Según Swanee, la otra Swanee se sacrificó para que no fuese ella quien sintiese el horror de aquellos treinta y seis días de vejaciones. Había aparecido de la nada, la había protegido con su cuerpo y había apretado los dientes mientras aquel tipo eyaculaba una y otra vez en ella, a la espera de que alguien llegase para salvarla. No permitió que sufriese, repetía Swanee. Fue así, no como lo contaron los médicos. Podía acordarse de cada detalle, hasta el último día de su cautiverio. Recordaba el estrépito de cientos de pisadas sobre las tablas de madera, recordaba que una luz que dolía le cegó los ojos, recordaba a una mujer que le cubrió los hombros con una manta y una voz que le dejó prendida al oído una frase que durante años seguiría oyendo una vez y otra en su memoria, mientras le buscaba las vueltas para saber dónde estaba el engaño: «No tengas miedo, cariño, no debes temer más, ya ha pasado todo, ya ha pasado todo, ya ha pasado todo». Recordaba la calle con sus árboles retorcidos, la verja de hierro y aquella bicicleta esquelética que apoyaba el costado en sus barras lanceoladas, mucho más siniestra ahora que no estaba la mujer de las prendas gitanas por ninguna parte. Recordaba los coches de la policía, recordaba haber visto su propio reflejo en la ventanilla de un vehículo, recordaba cómo su melena sucia perdía aquellos tirabuzones rojos y se alisaba de repente ante sus ojos, recobrando su esplendor de trigo, y cómo la mirada se le ensombrecía lentamente mientras su rostro emitía una luz distinta, igual que si acabasen de arrancarle una máscara. Recordaba que gritó entonces el nombre de su madre. Y mientras veía cómo la otra Swanee se diluía lentamente bajo sus propios rasgos, recordaba que pensó: «Es mentira. No ha pasado todo».

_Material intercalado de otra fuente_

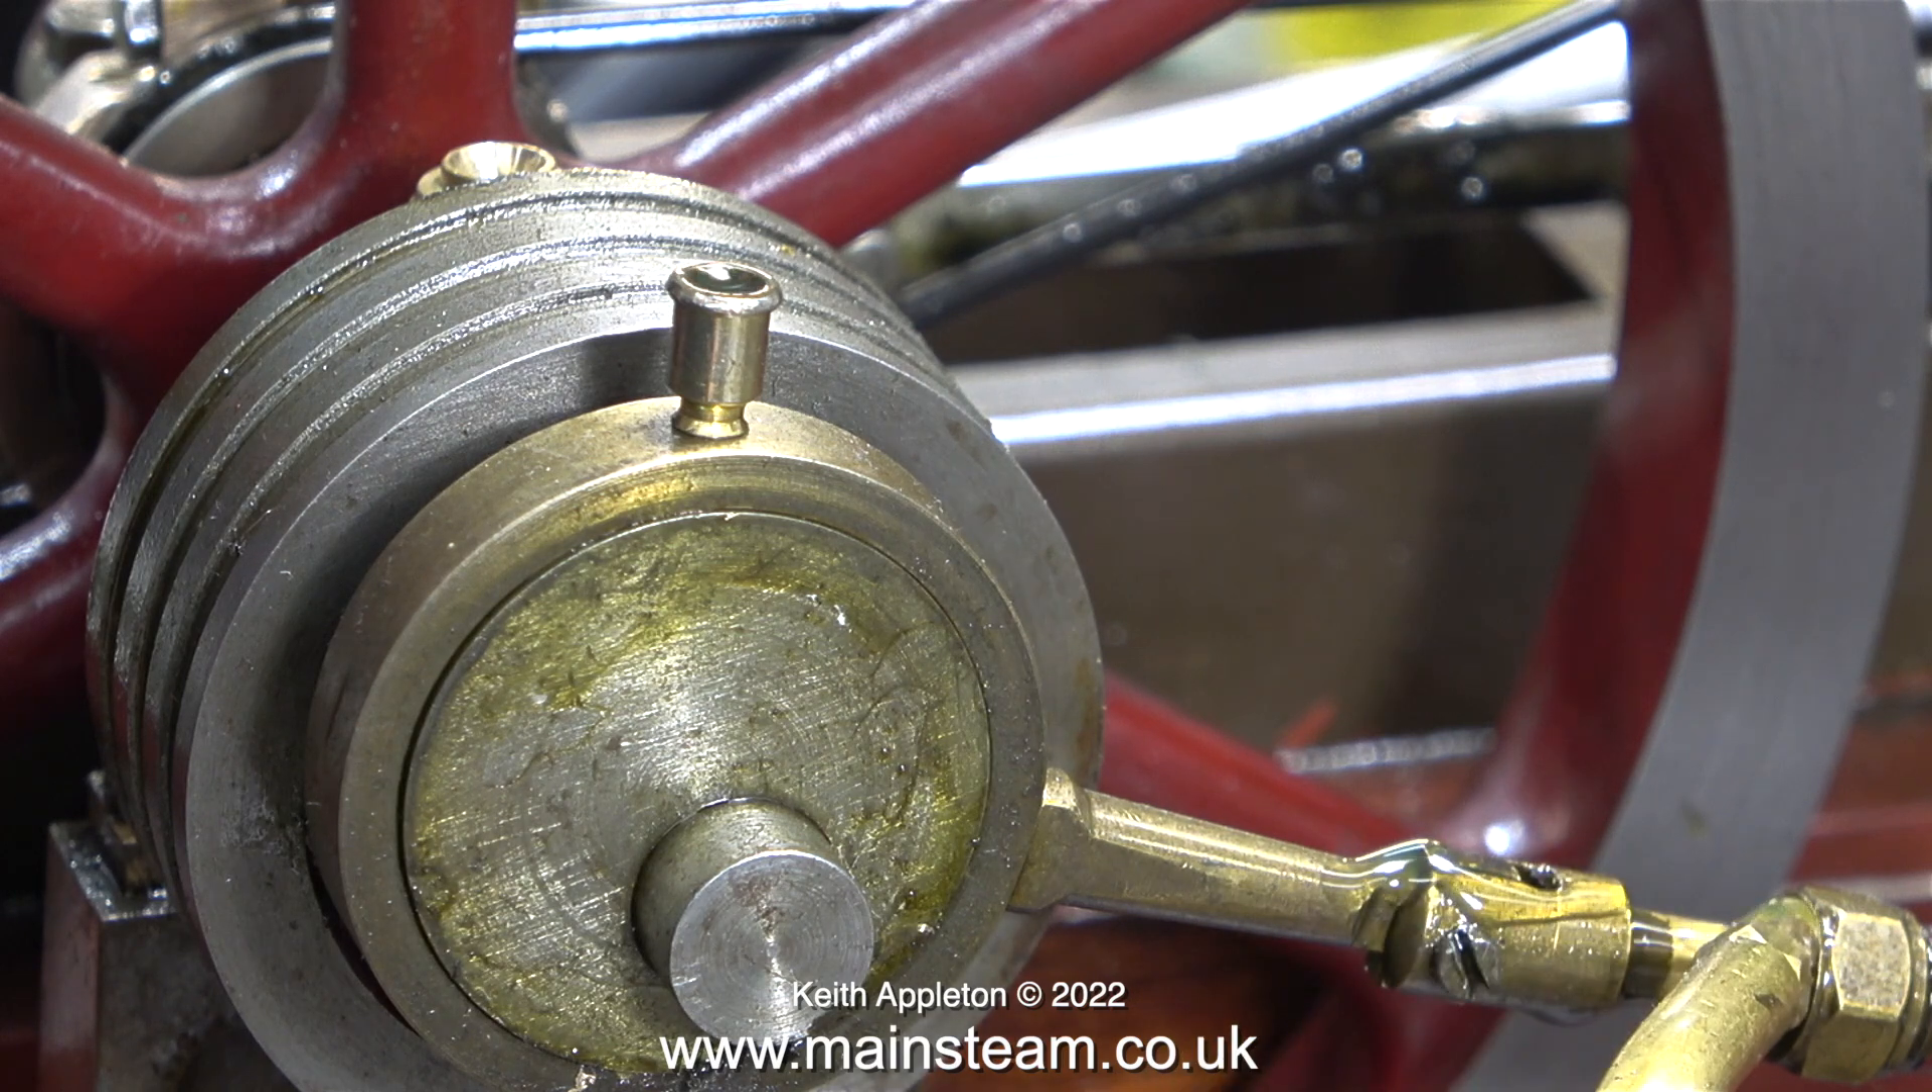And here is the oil cup that I fitted.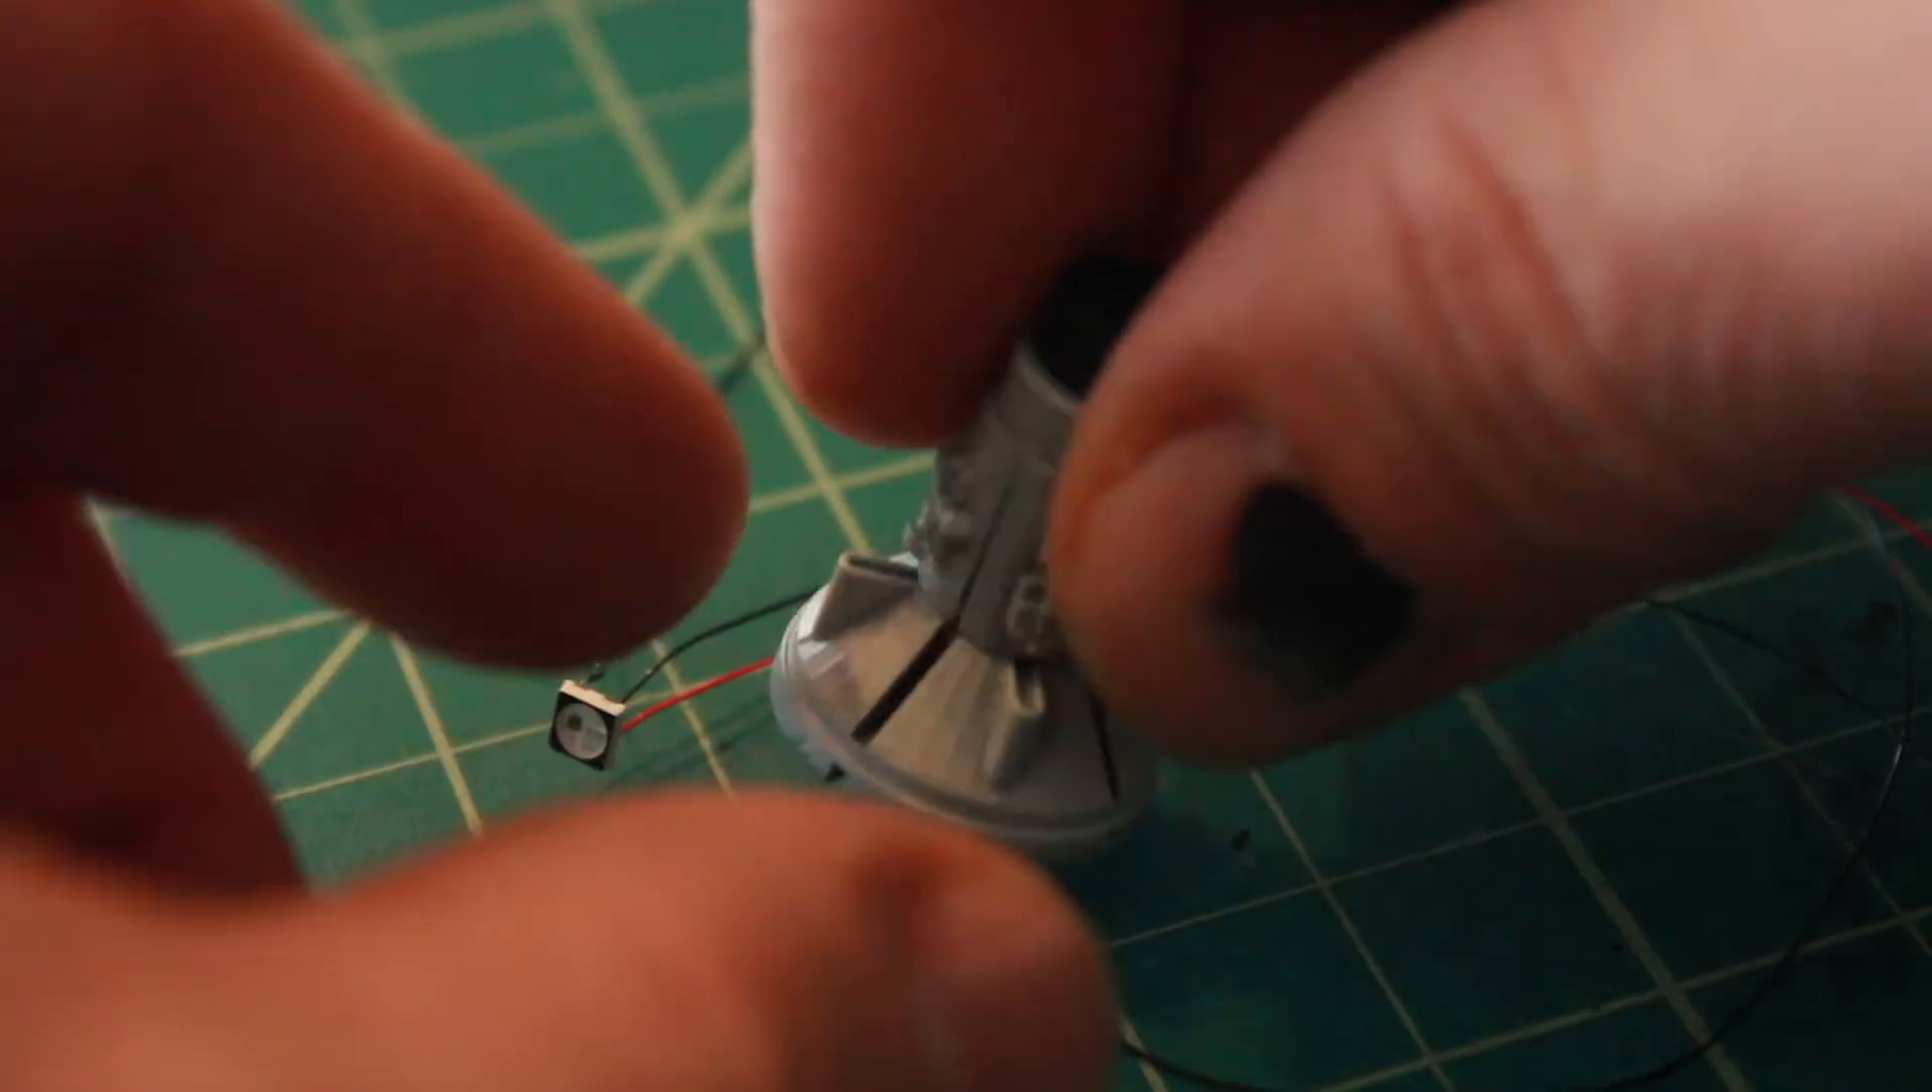So here is my little NeoPixel LED and I've soldered on some of my super thin wires.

—No había pasado todo, claro que no —dijo Swanee—. Eso no era un final, sino un principio. Puede que saliese prácticamente indemne de aquel horror, pero eso se lo debía a la otra Swanee. Estaba en deuda con ella. Desde entonces, mi vida era responsabilidad suya, no había permitido que muriese a manos de aquellos hijos de puta, así que desde ese día no tenía más remedio que velar por mí. Si equivocaba los pasos, ella estaría allí para decirme: «No sigas adelante. Aquí está la traición, aquí está el dolor, aquí la trampa». Y así continúa siendo incluso ahora: la otra Swanee percibe la realidad por mí, con sus verdaderos colores, y yo solo tengo que apartarme del camino que sigo cuando ella advierte que estoy confundiendo los pasos —hizo una pausa antes de proseguir—. Sí, cariño, como si fuese mi ángel de la guarda. Igual que un gran talento, igual que una maldición. Aunque a veces preferiría haber muerto mil veces en aquella casa si eso significara estar libre de la obligación de hacerle caso.